◆ **Task details**: Repeat the entries word for word, starting with the first line and ending with the line containing "Reading right to left, what", that line included.

:: Data for analysis ::

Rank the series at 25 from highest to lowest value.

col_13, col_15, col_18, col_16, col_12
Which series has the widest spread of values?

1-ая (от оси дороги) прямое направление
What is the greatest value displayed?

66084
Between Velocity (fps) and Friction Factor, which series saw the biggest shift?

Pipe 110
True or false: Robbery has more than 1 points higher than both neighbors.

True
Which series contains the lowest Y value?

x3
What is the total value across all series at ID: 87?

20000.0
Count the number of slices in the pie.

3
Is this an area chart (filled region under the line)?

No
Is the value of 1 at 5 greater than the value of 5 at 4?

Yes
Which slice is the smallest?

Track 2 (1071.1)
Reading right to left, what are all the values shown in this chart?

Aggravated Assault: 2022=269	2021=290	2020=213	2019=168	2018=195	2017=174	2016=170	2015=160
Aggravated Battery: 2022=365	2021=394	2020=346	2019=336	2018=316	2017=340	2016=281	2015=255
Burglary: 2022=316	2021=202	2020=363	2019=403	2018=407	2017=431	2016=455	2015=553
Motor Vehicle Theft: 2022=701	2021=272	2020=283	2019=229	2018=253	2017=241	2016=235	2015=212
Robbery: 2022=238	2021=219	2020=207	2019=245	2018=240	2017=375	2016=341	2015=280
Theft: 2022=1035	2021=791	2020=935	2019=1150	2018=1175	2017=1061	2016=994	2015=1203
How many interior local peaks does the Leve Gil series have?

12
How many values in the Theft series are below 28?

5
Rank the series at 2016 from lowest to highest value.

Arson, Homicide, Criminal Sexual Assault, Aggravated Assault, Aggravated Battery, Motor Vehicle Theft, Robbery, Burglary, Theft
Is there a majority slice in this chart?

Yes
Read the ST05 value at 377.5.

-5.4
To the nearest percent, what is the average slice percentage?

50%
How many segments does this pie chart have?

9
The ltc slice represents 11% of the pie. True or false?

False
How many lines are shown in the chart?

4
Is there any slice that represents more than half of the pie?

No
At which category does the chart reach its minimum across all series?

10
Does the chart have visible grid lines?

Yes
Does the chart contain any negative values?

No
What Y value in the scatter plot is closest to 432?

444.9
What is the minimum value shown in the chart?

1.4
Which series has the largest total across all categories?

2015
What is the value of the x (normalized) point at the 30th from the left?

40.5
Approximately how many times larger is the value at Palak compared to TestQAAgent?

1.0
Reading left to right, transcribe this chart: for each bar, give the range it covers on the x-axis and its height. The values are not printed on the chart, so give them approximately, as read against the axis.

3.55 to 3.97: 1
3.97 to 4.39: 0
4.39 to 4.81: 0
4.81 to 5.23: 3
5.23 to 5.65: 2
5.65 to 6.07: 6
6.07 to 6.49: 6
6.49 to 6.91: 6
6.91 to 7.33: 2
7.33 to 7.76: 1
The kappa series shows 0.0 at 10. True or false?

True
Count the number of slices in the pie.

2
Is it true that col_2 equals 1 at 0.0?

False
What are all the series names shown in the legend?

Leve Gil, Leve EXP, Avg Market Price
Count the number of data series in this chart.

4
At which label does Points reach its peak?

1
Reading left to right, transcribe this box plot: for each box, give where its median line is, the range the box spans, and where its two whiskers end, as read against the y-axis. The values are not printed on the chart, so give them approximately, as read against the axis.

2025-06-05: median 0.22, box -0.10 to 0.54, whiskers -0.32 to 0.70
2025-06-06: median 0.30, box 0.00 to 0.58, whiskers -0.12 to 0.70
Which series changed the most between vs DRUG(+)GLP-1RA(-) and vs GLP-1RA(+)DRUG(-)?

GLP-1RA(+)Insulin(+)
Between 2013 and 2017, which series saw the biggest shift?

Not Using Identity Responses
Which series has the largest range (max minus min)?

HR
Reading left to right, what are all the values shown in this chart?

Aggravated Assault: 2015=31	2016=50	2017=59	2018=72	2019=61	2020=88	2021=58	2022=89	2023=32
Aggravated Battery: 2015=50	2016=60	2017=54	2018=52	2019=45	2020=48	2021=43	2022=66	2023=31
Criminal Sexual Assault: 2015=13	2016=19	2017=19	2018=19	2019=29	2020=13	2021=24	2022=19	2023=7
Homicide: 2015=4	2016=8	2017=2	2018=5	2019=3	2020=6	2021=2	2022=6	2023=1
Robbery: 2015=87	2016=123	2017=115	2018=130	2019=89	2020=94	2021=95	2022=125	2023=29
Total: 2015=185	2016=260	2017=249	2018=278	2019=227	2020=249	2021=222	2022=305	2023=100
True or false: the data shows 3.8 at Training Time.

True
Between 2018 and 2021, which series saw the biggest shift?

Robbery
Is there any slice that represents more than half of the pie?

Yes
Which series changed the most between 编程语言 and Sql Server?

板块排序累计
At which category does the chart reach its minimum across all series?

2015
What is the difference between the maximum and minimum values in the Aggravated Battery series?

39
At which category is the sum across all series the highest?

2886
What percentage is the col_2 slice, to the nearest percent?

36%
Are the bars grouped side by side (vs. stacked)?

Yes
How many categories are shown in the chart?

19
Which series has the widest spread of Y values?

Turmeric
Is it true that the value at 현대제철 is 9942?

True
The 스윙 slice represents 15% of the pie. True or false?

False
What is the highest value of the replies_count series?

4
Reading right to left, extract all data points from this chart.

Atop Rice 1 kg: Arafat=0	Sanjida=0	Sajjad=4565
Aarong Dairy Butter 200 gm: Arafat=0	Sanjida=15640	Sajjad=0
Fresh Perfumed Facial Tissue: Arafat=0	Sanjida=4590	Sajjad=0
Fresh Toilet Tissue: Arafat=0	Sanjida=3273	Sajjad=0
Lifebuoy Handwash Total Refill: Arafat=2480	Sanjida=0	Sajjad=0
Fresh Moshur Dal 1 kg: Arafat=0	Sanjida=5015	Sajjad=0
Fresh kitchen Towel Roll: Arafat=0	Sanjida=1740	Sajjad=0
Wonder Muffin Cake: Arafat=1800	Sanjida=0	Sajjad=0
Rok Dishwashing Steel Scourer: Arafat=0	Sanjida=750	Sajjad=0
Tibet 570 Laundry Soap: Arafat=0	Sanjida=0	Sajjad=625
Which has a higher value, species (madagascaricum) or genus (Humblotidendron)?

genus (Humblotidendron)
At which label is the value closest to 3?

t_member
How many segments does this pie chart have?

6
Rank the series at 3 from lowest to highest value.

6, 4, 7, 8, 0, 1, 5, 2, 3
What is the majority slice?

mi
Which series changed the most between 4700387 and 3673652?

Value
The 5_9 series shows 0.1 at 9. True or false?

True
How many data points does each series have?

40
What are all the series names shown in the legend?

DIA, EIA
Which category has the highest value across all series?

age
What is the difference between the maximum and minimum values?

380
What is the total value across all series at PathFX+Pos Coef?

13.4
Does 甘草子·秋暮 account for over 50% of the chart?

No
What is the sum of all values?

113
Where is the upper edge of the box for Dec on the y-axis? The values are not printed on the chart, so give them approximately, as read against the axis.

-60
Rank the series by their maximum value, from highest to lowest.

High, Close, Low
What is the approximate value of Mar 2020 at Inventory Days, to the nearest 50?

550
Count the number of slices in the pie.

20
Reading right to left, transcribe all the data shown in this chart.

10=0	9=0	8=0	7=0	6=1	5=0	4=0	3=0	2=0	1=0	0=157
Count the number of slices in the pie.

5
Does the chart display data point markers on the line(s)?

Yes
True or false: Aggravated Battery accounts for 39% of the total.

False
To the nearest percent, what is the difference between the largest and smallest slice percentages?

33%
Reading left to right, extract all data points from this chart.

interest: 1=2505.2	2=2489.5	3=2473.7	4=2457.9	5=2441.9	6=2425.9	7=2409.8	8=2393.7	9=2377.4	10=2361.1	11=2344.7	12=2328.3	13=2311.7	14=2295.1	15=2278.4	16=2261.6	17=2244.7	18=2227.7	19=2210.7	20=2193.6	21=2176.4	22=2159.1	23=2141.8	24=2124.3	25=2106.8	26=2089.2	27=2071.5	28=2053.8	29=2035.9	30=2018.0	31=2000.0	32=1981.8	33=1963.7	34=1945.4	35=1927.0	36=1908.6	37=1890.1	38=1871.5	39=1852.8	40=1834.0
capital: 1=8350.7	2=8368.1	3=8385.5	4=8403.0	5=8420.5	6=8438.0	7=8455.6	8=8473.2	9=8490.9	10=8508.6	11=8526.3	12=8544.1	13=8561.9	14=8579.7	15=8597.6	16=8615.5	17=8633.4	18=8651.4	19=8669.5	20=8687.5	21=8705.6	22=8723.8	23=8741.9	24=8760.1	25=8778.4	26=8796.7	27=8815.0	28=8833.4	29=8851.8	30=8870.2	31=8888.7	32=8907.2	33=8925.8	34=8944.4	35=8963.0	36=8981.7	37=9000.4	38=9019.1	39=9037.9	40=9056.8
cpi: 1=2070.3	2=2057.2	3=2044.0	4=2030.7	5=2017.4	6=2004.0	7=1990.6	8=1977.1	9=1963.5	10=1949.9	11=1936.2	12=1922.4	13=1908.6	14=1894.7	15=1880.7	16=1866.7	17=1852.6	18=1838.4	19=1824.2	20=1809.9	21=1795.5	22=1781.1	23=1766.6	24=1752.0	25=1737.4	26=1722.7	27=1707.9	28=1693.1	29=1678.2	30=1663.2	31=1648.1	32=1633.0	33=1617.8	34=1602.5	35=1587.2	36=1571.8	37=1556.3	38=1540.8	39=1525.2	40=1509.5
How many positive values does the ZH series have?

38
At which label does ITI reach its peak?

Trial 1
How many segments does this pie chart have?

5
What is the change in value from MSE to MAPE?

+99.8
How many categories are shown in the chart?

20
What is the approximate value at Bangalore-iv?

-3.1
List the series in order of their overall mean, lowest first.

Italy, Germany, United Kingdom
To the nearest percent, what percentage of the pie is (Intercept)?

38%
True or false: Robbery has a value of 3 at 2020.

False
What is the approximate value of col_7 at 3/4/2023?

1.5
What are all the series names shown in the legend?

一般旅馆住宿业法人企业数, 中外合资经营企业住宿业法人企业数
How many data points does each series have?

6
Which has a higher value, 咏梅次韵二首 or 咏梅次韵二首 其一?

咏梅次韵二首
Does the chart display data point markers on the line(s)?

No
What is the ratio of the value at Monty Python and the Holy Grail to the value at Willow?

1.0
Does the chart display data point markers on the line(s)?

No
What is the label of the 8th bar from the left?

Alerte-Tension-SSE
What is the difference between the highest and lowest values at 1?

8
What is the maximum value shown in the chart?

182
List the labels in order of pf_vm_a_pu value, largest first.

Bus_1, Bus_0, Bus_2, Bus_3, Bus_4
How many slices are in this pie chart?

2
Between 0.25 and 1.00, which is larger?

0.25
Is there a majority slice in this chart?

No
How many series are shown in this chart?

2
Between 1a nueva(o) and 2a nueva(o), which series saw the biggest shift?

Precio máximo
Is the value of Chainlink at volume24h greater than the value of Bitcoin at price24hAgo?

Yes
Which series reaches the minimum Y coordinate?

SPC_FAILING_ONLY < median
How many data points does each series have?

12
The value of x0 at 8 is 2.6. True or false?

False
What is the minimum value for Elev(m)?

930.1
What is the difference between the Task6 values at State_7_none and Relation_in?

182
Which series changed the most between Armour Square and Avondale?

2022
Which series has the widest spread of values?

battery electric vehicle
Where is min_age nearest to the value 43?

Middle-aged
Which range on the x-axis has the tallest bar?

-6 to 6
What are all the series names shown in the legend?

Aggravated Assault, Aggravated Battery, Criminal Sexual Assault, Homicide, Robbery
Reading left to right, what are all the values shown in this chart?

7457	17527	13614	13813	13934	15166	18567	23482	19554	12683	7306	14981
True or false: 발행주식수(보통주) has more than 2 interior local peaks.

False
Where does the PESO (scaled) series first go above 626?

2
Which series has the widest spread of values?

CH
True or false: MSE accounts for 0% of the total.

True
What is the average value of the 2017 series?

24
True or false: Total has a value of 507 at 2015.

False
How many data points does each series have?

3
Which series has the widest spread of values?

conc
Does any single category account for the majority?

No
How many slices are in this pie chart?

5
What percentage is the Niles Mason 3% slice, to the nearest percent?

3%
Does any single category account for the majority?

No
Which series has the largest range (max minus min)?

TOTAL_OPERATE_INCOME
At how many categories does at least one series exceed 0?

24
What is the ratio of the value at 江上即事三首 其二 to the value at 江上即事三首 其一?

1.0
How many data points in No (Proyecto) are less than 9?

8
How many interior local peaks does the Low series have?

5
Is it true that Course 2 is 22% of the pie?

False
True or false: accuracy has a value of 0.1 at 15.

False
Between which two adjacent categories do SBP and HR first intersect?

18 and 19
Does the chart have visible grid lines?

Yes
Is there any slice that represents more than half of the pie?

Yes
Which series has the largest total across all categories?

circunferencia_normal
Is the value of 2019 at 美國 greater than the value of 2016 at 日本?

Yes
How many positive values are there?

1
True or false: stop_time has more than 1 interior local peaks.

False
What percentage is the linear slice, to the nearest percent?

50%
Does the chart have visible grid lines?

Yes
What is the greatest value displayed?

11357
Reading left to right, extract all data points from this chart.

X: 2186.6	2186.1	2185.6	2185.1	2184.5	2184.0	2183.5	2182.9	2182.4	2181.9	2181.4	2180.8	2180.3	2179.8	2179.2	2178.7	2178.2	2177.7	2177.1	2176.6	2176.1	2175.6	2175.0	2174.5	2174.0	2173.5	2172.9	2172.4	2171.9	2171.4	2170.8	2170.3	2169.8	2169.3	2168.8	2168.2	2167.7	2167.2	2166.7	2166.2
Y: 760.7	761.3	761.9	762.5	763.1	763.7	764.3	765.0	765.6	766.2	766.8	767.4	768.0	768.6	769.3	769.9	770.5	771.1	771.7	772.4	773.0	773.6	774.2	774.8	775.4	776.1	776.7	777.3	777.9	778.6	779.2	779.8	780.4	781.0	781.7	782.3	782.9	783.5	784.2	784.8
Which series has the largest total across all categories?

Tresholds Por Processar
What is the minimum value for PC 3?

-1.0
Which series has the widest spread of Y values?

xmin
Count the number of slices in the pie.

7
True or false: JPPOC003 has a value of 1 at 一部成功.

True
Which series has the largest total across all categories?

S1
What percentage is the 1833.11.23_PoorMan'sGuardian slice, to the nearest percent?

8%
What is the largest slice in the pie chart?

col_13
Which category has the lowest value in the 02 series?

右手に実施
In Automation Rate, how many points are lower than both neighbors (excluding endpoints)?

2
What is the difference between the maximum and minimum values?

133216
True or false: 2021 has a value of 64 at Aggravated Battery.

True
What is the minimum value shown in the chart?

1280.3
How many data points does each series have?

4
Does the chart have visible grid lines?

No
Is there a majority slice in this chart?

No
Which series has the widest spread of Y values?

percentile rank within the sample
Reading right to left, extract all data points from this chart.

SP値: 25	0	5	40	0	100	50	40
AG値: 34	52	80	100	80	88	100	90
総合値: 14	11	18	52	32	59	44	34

:::

◆ **Your solution**:
Rank the series at 25 from highest to lowest value.

col_13, col_15, col_18, col_16, col_12
Which series has the widest spread of values?

1-ая (от оси дороги) прямое направление
What is the greatest value displayed?

66084
Between Velocity (fps) and Friction Factor, which series saw the biggest shift?

Pipe 110
True or false: Robbery has more than 1 points higher than both neighbors.

True
Which series contains the lowest Y value?

x3
What is the total value across all series at ID: 87?

20000.0
Count the number of slices in the pie.

3
Is this an area chart (filled region under the line)?

No
Is the value of 1 at 5 greater than the value of 5 at 4?

Yes
Which slice is the smallest?

Track 2 (1071.1)
Reading right to left, what are all the values shown in this chart?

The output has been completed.